Problem requirements: Write out every line of the data below exactly as it stands.

[Region and label listings]
_ _ _ _ _
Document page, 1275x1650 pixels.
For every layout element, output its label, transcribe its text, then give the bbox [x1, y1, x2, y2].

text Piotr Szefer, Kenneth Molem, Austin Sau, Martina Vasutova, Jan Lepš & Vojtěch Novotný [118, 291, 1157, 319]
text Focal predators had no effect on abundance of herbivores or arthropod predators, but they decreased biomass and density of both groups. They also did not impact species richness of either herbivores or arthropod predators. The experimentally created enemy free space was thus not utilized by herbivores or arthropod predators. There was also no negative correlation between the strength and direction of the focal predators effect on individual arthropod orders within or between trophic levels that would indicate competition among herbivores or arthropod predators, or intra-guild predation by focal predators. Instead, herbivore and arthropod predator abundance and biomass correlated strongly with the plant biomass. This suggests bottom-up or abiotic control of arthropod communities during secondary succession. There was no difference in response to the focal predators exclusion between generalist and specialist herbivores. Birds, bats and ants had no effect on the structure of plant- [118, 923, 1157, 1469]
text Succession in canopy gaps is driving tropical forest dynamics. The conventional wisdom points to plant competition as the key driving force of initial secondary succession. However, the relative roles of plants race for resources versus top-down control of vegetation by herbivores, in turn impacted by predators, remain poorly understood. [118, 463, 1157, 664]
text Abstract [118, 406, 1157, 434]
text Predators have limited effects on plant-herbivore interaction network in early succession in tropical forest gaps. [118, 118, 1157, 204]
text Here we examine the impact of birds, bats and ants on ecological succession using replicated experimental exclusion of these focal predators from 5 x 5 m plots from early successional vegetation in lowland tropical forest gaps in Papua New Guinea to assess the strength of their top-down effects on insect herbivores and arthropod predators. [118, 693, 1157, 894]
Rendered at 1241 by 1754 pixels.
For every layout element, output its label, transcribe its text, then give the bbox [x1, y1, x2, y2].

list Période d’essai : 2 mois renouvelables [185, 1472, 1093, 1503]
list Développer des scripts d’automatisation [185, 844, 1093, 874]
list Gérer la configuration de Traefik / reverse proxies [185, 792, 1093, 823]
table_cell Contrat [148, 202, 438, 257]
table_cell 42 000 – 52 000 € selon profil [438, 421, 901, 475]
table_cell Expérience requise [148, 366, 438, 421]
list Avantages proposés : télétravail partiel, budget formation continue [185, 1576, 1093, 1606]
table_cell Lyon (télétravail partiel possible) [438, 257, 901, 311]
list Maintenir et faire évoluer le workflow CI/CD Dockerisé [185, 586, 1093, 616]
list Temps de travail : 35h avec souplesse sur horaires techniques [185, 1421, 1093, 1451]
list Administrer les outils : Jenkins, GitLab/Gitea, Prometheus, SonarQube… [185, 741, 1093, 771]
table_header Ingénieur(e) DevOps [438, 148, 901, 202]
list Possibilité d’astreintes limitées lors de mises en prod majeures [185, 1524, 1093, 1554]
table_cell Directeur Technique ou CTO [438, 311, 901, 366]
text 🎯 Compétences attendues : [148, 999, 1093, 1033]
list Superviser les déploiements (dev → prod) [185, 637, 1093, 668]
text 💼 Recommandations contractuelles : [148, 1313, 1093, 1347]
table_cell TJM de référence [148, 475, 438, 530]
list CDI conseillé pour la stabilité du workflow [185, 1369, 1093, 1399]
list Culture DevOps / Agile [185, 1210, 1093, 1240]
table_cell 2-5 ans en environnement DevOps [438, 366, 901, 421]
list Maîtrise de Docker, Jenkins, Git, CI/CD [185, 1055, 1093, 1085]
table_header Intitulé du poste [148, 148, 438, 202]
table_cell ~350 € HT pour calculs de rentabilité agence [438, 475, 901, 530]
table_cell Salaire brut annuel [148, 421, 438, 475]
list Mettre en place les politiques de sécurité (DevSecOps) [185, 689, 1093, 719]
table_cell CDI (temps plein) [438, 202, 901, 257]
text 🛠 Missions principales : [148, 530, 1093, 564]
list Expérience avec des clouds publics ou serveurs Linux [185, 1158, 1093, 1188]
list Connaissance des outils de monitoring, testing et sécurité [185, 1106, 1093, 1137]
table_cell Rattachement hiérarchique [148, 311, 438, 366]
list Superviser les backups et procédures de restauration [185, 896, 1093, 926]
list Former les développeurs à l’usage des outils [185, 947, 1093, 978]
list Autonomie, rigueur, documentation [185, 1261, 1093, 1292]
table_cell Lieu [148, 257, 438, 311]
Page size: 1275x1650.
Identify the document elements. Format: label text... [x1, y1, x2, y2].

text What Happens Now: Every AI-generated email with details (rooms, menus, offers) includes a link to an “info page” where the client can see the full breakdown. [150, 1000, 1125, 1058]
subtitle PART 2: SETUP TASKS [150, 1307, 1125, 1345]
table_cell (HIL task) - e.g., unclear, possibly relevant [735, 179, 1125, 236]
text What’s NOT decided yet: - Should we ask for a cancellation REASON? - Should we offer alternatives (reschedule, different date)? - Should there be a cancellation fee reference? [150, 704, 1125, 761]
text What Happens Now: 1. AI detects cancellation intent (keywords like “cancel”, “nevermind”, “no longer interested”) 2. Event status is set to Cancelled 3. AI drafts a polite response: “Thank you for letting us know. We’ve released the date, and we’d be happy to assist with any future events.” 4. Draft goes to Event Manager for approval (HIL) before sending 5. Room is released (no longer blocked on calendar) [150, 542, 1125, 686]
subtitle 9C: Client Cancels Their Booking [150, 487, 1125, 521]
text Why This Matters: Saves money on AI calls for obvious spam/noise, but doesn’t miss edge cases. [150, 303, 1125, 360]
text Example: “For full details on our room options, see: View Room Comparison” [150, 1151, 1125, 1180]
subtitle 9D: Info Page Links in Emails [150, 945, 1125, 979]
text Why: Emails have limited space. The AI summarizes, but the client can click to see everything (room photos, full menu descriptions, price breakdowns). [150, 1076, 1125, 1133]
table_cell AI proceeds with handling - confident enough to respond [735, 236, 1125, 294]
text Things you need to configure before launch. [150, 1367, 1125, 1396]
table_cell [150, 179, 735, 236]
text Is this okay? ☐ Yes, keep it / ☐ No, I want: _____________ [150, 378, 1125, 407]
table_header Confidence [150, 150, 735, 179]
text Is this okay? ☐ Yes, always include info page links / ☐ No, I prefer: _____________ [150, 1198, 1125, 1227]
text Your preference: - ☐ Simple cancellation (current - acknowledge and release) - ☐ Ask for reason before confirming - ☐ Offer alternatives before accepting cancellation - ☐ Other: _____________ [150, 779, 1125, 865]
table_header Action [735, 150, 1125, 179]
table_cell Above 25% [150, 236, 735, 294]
_ _ _ _ _
Result for this exercise:
Document page, 1275x1650 pixels.
For every layout element, output its label, transcribe its text, then give the bbox [x1, y1, x2, y2].

text Piotr Szefer, Kenneth Molem, Austin Sau, Martina Vasutova, Jan Lepš & Vojtěch Novotný [118, 291, 1157, 319]
text Focal predators had no effect on abundance of herbivores or arthropod predators, but they decreased biomass and density of both groups. They also did not impact species richness of either herbivores or arthropod predators. The experimentally created enemy free space was thus not utilized by herbivores or arthropod predators. There was also no negative correlation between the strength and direction of the focal predators effect on individual arthropod orders within or between trophic levels that would indicate competition among herbivores or arthropod predators, or intra-guild predation by focal predators. Instead, herbivore and arthropod predator abundance and biomass correlated strongly with the plant biomass. This suggests bottom-up or abiotic control of arthropod communities during secondary succession. There was no difference in response to the focal predators exclusion between generalist and specialist herbivores. Birds, bats and ants had no effect on the structure of plant- [118, 923, 1157, 1469]
text Succession in canopy gaps is driving tropical forest dynamics. The conventional wisdom points to plant competition as the key driving force of initial secondary succession. However, the relative roles of plants race for resources versus top-down control of vegetation by herbivores, in turn impacted by predators, remain poorly understood. [118, 463, 1157, 664]
text Abstract [118, 406, 1157, 434]
text Predators have limited effects on plant-herbivore interaction network in early succession in tropical forest gaps. [118, 118, 1157, 204]
text Here we examine the impact of birds, bats and ants on ecological succession using replicated experimental exclusion of these focal predators from 5 x 5 m plots from early successional vegetation in lowland tropical forest gaps in Papua New Guinea to assess the strength of their top-down effects on insect herbivores and arthropod predators. [118, 693, 1157, 894]
Rendered at 1241 by 1754 pixels.
For every layout element, output its label, transcribe its text, then give the bbox [x1, y1, x2, y2].

list Période d’essai : 2 mois renouvelables [185, 1472, 1093, 1503]
list Développer des scripts d’automatisation [185, 844, 1093, 874]
list Gérer la configuration de Traefik / reverse proxies [185, 792, 1093, 823]
table_cell Contrat [148, 202, 438, 257]
table_cell 42 000 – 52 000 € selon profil [438, 421, 901, 475]
table_cell Expérience requise [148, 366, 438, 421]
list Avantages proposés : télétravail partiel, budget formation continue [185, 1576, 1093, 1606]
table_cell Lyon (télétravail partiel possible) [438, 257, 901, 311]
list Maintenir et faire évoluer le workflow CI/CD Dockerisé [185, 586, 1093, 616]
list Temps de travail : 35h avec souplesse sur horaires techniques [185, 1421, 1093, 1451]
list Administrer les outils : Jenkins, GitLab/Gitea, Prometheus, SonarQube… [185, 741, 1093, 771]
table_header Ingénieur(e) DevOps [438, 148, 901, 202]
list Possibilité d’astreintes limitées lors de mises en prod majeures [185, 1524, 1093, 1554]
table_cell Directeur Technique ou CTO [438, 311, 901, 366]
text 🎯 Compétences attendues : [148, 999, 1093, 1033]
list Superviser les déploiements (dev → prod) [185, 637, 1093, 668]
text 💼 Recommandations contractuelles : [148, 1313, 1093, 1347]
table_cell TJM de référence [148, 475, 438, 530]
list CDI conseillé pour la stabilité du workflow [185, 1369, 1093, 1399]
list Culture DevOps / Agile [185, 1210, 1093, 1240]
table_cell 2-5 ans en environnement DevOps [438, 366, 901, 421]
list Maîtrise de Docker, Jenkins, Git, CI/CD [185, 1055, 1093, 1085]
table_header Intitulé du poste [148, 148, 438, 202]
table_cell ~350 € HT pour calculs de rentabilité agence [438, 475, 901, 530]
table_cell Salaire brut annuel [148, 421, 438, 475]
list Mettre en place les politiques de sécurité (DevSecOps) [185, 689, 1093, 719]
table_cell CDI (temps plein) [438, 202, 901, 257]
text 🛠 Missions principales : [148, 530, 1093, 564]
list Expérience avec des clouds publics ou serveurs Linux [185, 1158, 1093, 1188]
list Connaissance des outils de monitoring, testing et sécurité [185, 1106, 1093, 1137]
table_cell Rattachement hiérarchique [148, 311, 438, 366]
list Superviser les backups et procédures de restauration [185, 896, 1093, 926]
list Former les développeurs à l’usage des outils [185, 947, 1093, 978]
list Autonomie, rigueur, documentation [185, 1261, 1093, 1292]
table_cell Lieu [148, 257, 438, 311]
Page size: 1275x1650.
Identify the document elements. Format: label text... [x1, y1, x2, y2].

text What Happens Now: Every AI-generated email with details (rooms, menus, offers) includes a link to an “info page” where the client can see the full breakdown. [150, 1000, 1125, 1058]
subtitle PART 2: SETUP TASKS [150, 1307, 1125, 1345]
table_cell (HIL task) - e.g., unclear, possibly relevant [735, 179, 1125, 236]
text What’s NOT decided yet: - Should we ask for a cancellation REASON? - Should we offer alternatives (reschedule, different date)? - Should there be a cancellation fee reference? [150, 704, 1125, 761]
text What Happens Now: 1. AI detects cancellation intent (keywords like “cancel”, “nevermind”, “no longer interested”) 2. Event status is set to Cancelled 3. AI drafts a polite response: “Thank you for letting us know. We’ve released the date, and we’d be happy to assist with any future events.” 4. Draft goes to Event Manager for approval (HIL) before sending 5. Room is released (no longer blocked on calendar) [150, 542, 1125, 686]
subtitle 9C: Client Cancels Their Booking [150, 487, 1125, 521]
text Why This Matters: Saves money on AI calls for obvious spam/noise, but doesn’t miss edge cases. [150, 303, 1125, 360]
text Example: “For full details on our room options, see: View Room Comparison” [150, 1151, 1125, 1180]
subtitle 9D: Info Page Links in Emails [150, 945, 1125, 979]
text Why: Emails have limited space. The AI summarizes, but the client can click to see everything (room photos, full menu descriptions, price breakdowns). [150, 1076, 1125, 1133]
table_cell AI proceeds with handling - confident enough to respond [735, 236, 1125, 294]
text Things you need to configure before launch. [150, 1367, 1125, 1396]
table_cell [150, 179, 735, 236]
text Is this okay? ☐ Yes, keep it / ☐ No, I want: _____________ [150, 378, 1125, 407]
table_header Confidence [150, 150, 735, 179]
text Is this okay? ☐ Yes, always include info page links / ☐ No, I prefer: _____________ [150, 1198, 1125, 1227]
text Your preference: - ☐ Simple cancellation (current - acknowledge and release) - ☐ Ask for reason before confirming - ☐ Offer alternatives before accepting cancellation - ☐ Other: _____________ [150, 779, 1125, 865]
table_header Action [735, 150, 1125, 179]
table_cell Above 25% [150, 236, 735, 294]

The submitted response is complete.